The SNP’s Business and Enterprise spokesperson Mike Weir has attacked the Tory/Lib Dem coalition’s Post Office sell-off plans after it emerged that no upper limit has been set on how much could be privatised.
The SNP MP criticised proposals that could see overseas firms allowed to buy 90% of the Royal Mail, with 10% going in shares to postal workers.
Mr Weir said:
“We can now see in black and white just how far the Tories and Liberal Democrats are prepared to go, with no upper limit on how much of the business can be sold-off. Even Lord Mandelson offered to insert a legislative guarantee that only 33% could be privatised.
“After following the lead of the previous Labour government and spending months of running-down Royal Mail, Vince Cable is now talking it up in the hope of flogging it off. The wording of any prospectus should be interesting.”
Mr Weir blamed the problems at Royal Mail on a lack of investment by successive Westminster government’s and claimed that the sell off would leave Scotland’s rural areas vulnerable and would threaten many small businesses.
Mr Weir added:
“The truth of the matter is that the present state of the Royal Mail has arisen because successive governments have taken money out of the company rather than investing it back into the system.
“If the company is sold off it is inconceivable that there will not be increased pressure on the Universal Service Obligation.
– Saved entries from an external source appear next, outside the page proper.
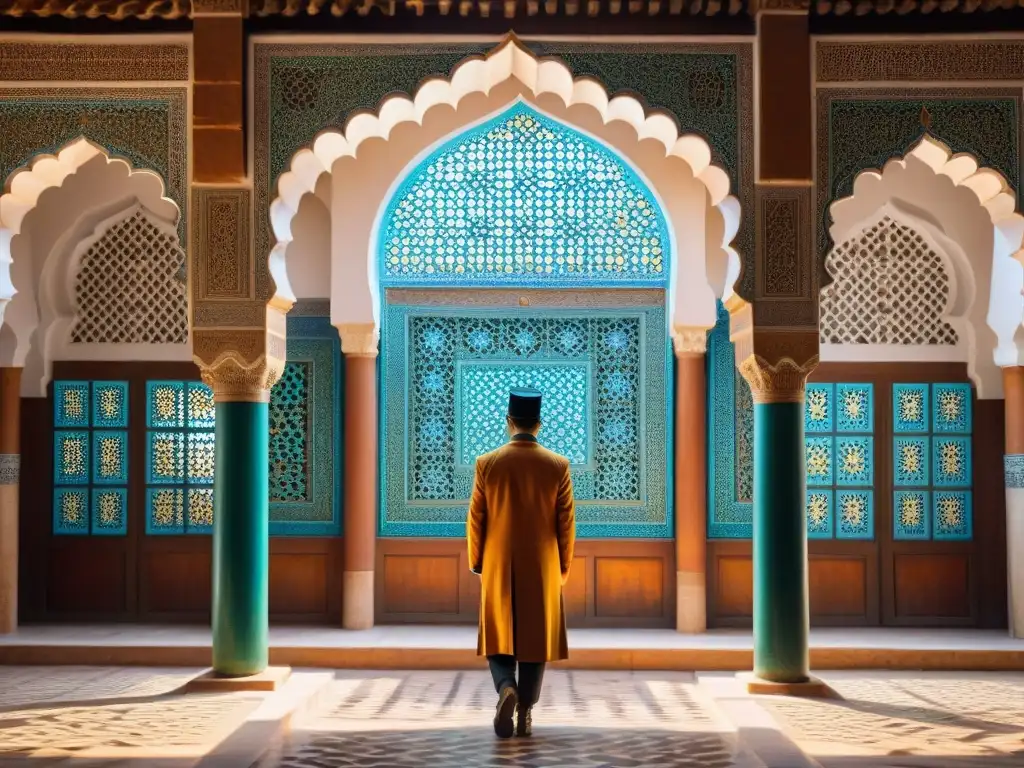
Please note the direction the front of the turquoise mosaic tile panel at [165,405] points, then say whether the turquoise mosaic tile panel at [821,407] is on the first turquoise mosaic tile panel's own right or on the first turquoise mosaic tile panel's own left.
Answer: on the first turquoise mosaic tile panel's own left

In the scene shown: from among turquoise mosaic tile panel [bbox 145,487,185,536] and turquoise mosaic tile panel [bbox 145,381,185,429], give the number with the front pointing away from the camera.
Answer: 0

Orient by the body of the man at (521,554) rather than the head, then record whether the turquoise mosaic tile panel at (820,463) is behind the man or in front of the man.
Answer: in front

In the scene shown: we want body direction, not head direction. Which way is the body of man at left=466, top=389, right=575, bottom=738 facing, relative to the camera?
away from the camera

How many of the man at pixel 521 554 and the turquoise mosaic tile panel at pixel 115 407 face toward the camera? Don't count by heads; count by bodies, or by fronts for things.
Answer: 1

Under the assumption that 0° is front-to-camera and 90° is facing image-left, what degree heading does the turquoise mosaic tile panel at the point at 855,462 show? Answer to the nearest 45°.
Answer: approximately 0°

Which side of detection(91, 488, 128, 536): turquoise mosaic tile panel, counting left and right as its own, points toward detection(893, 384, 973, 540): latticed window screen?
left

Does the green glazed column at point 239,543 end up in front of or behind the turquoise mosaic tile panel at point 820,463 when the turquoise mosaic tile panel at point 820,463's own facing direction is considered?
in front

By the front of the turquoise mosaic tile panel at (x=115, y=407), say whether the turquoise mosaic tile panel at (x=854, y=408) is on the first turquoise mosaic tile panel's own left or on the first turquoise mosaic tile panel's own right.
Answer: on the first turquoise mosaic tile panel's own left

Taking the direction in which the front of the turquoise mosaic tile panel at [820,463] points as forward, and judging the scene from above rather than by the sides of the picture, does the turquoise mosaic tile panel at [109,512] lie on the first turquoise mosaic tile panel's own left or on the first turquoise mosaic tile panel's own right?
on the first turquoise mosaic tile panel's own right
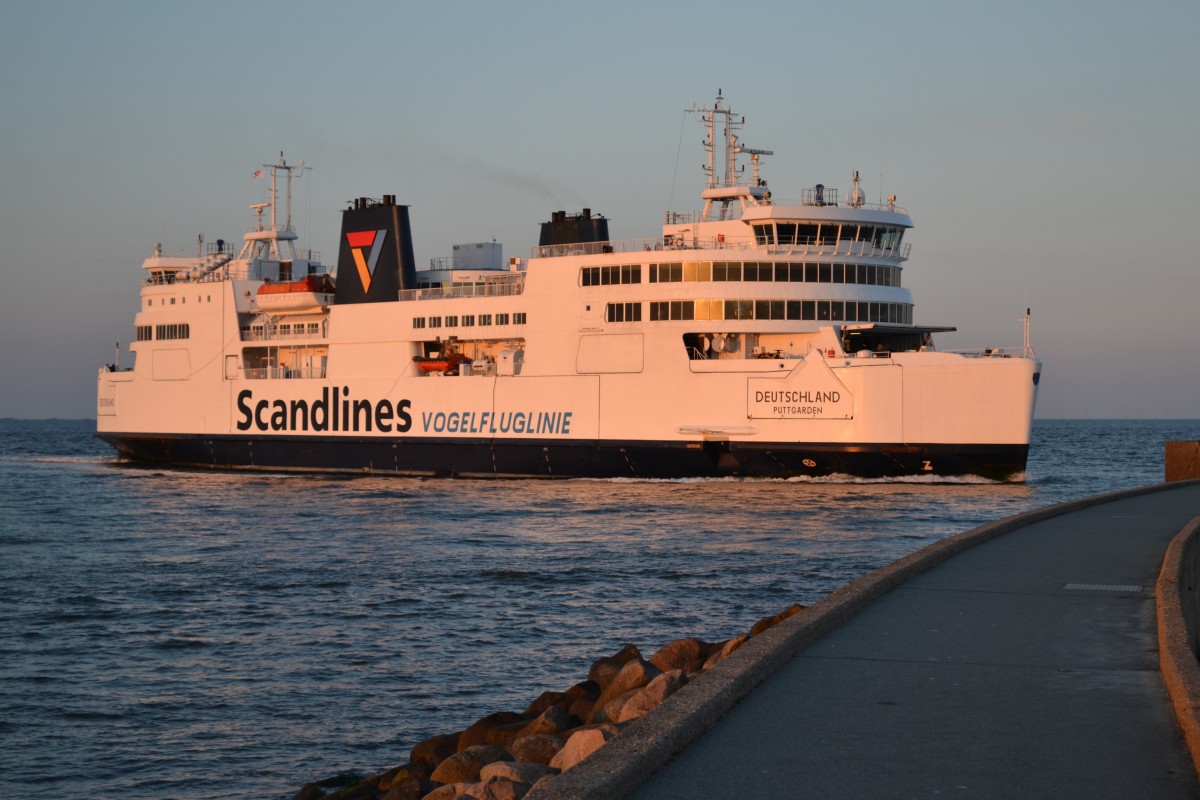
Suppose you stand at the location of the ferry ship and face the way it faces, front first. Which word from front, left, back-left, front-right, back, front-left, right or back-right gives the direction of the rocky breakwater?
front-right

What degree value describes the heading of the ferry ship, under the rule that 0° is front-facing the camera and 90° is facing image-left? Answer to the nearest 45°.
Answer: approximately 315°
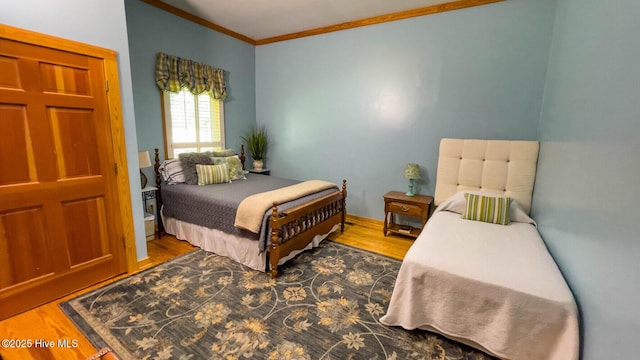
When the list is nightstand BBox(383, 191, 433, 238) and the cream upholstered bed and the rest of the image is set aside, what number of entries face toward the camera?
2

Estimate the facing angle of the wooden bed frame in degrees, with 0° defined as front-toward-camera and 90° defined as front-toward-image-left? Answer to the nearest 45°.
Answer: approximately 315°

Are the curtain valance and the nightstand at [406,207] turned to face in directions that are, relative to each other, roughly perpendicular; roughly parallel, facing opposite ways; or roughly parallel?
roughly perpendicular

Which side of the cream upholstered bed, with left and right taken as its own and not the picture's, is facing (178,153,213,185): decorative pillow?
right

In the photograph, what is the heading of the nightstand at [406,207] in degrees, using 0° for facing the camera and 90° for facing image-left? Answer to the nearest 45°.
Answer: approximately 0°

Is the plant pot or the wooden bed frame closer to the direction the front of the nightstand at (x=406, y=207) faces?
the wooden bed frame

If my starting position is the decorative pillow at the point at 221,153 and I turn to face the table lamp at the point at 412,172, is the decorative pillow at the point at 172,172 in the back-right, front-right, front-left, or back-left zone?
back-right

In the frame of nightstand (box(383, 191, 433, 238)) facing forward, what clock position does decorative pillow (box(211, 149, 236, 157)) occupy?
The decorative pillow is roughly at 3 o'clock from the nightstand.

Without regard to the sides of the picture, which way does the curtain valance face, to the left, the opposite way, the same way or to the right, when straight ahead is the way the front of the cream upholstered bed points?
to the left

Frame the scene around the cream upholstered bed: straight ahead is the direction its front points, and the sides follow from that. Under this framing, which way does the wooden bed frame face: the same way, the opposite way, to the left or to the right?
to the left
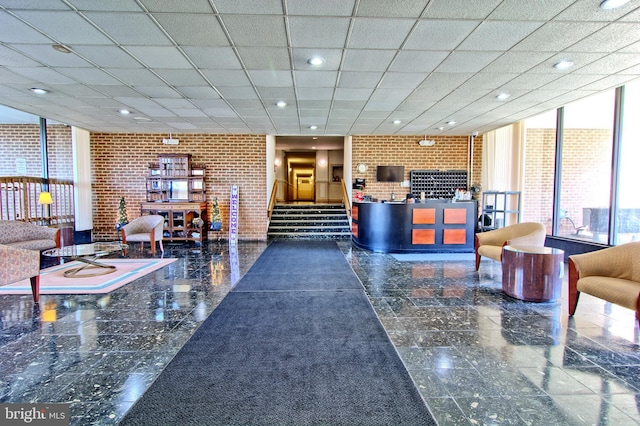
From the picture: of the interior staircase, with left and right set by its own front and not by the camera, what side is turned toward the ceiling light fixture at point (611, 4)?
front

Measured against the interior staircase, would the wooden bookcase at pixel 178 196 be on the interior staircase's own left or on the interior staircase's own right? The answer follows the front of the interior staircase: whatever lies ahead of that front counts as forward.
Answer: on the interior staircase's own right

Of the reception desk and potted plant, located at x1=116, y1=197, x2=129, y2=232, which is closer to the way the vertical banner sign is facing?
the reception desk

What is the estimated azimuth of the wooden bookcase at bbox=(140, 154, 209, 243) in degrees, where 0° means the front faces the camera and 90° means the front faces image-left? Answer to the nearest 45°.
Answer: approximately 0°

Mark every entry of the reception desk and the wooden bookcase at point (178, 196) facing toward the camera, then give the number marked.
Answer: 2

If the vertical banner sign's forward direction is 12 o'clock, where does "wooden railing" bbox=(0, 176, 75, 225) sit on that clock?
The wooden railing is roughly at 3 o'clock from the vertical banner sign.

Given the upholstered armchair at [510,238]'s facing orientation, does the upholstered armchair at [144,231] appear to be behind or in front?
in front

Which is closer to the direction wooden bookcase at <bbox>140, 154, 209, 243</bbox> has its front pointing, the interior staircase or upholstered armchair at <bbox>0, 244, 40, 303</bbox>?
the upholstered armchair

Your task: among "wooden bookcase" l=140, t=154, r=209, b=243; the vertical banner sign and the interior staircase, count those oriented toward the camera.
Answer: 3

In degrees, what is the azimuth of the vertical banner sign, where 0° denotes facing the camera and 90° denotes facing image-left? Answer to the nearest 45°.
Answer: approximately 0°

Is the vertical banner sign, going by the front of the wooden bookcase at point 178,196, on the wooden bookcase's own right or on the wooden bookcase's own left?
on the wooden bookcase's own left

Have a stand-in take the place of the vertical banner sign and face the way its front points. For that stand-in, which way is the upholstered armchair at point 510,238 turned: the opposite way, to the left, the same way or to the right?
to the right

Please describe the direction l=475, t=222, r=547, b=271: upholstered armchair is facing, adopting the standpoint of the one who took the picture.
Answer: facing the viewer and to the left of the viewer

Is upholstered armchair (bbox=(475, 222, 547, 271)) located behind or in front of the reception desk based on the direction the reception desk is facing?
in front

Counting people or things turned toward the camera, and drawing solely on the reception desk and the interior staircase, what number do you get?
2
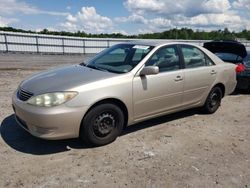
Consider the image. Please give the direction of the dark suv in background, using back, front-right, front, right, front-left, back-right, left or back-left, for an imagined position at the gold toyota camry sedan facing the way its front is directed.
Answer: back

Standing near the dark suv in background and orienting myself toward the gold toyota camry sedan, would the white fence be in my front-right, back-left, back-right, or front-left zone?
back-right

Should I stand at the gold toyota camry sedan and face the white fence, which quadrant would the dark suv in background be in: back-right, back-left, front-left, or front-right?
front-right

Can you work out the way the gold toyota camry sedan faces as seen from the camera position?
facing the viewer and to the left of the viewer

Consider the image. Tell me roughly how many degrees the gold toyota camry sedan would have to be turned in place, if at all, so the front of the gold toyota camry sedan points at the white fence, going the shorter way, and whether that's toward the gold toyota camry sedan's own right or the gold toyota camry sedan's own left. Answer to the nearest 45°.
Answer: approximately 135° to the gold toyota camry sedan's own right

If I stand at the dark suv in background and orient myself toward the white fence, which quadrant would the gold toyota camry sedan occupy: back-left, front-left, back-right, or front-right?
back-left
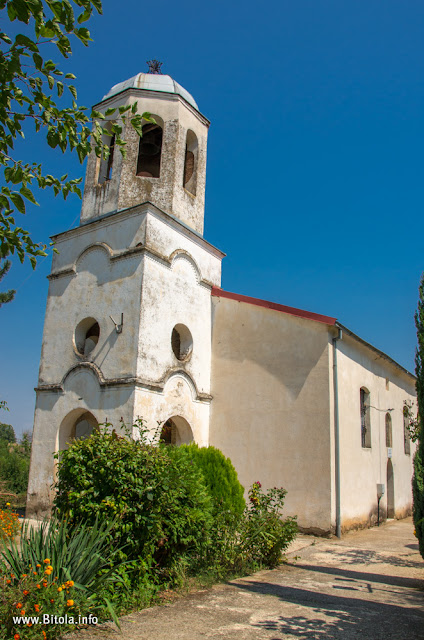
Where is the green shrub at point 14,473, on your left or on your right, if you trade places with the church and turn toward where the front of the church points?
on your right

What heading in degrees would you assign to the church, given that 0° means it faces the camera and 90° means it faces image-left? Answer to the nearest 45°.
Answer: approximately 45°

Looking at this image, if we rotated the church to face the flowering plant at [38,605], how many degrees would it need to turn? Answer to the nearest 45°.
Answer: approximately 45° to its left

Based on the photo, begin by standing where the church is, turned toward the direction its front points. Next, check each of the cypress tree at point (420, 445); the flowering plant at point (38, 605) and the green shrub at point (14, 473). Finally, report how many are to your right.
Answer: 1

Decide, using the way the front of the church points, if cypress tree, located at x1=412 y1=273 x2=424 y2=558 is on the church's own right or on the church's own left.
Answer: on the church's own left
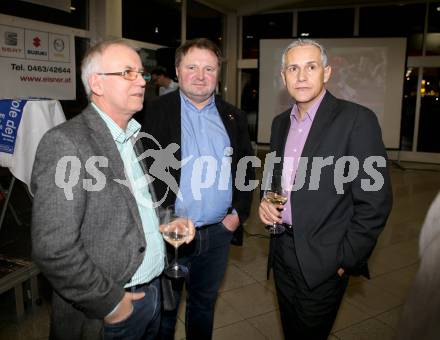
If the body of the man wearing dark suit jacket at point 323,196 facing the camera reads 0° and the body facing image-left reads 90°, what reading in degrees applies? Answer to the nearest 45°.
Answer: approximately 45°

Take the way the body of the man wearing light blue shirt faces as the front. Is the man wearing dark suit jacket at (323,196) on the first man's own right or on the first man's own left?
on the first man's own left

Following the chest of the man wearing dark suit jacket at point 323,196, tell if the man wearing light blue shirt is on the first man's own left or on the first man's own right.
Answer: on the first man's own right

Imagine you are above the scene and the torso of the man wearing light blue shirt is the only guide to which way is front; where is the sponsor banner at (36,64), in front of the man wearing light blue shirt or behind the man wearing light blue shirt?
behind

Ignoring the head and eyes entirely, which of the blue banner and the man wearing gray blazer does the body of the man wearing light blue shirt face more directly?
the man wearing gray blazer

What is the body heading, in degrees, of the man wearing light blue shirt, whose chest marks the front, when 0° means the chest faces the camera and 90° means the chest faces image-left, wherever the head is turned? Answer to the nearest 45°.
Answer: approximately 0°

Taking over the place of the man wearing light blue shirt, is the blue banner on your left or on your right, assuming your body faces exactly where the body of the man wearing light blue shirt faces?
on your right

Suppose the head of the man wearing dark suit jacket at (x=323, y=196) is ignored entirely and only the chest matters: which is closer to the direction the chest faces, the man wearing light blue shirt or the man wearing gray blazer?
the man wearing gray blazer

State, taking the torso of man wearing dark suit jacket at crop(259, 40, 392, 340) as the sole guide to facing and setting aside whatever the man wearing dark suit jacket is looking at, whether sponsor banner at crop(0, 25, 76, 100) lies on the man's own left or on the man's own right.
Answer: on the man's own right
Vince Cable has already indicated that he is prepared to reduce the six day a week service.
“Royal Mail is a vital public service and the maintenance of the universal service obligation is essential for communities and small businesses throughout Scotland. Many small businesses rely on Royal Mail and any threat to it could be disastrous at a time of recession when it is essential to support small local businesses.
“It is clear that Royal Mail requires investment, but that should be public investment for the future and to ensure a universal service.”
Union leaders have also condemned the plans. Billy Hayes, leader of the Communication Workers’ Union called the plans a “fatal step” that would threaten jobs.
Mr Hayes said: “We’re very concerned privatisation will undermine the whole concept of a universal service. In turn, this will bring even more pressure to cut jobs and services,”
Paul Reuter of Unite described the plans as “asset stripping” saying: “If private equity takes an interest in Royal Mail, this will only be for short-term profit through asset-stripping. They are not in business to provide a public service, they are out to make money, pure and simple.”
UK Business Secretary Vince Cable said: “Royal Mail is in a difficult position. There is no hiding the facts; mail volumes falling, a multibillion-pound pension deficit, less efficiency than its competitors and an urgent need for more capital at a time when there are huge constraints on the public purse.”
Mr Cabel confirmed that the UK Government will to take on the £8 billion pension liability. He also revealed that the coalition was considering converting the UK’s post office network into a John Lewis-style mutual.